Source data
+++
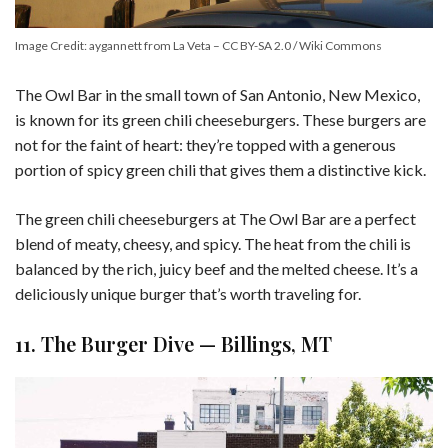
Image Credit: aygannett from La Veta – CC BY-SA 2.0 / Wiki Commons
The Owl Bar in the small town of San Antonio, New Mexico,
is known for its green chili cheeseburgers. These burgers are
not for the faint of heart: they’re topped with a generous
portion of spicy green chili that gives them a distinctive kick.
The green chili cheeseburgers at The Owl Bar are a perfect
blend of meaty, cheesy, and spicy. The heat from the chili is
balanced by the rich, juicy beef and the melted cheese. It’s a
deliciously unique burger that’s worth traveling for.
11. The Burger Dive — Billings, MT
+++
- _THE TASK_: Out of the records, collect only those lines that contain the string "cheeseburgers".

- _EXERCISE RESPONSE_:
is known for its green chili cheeseburgers. These burgers are
The green chili cheeseburgers at The Owl Bar are a perfect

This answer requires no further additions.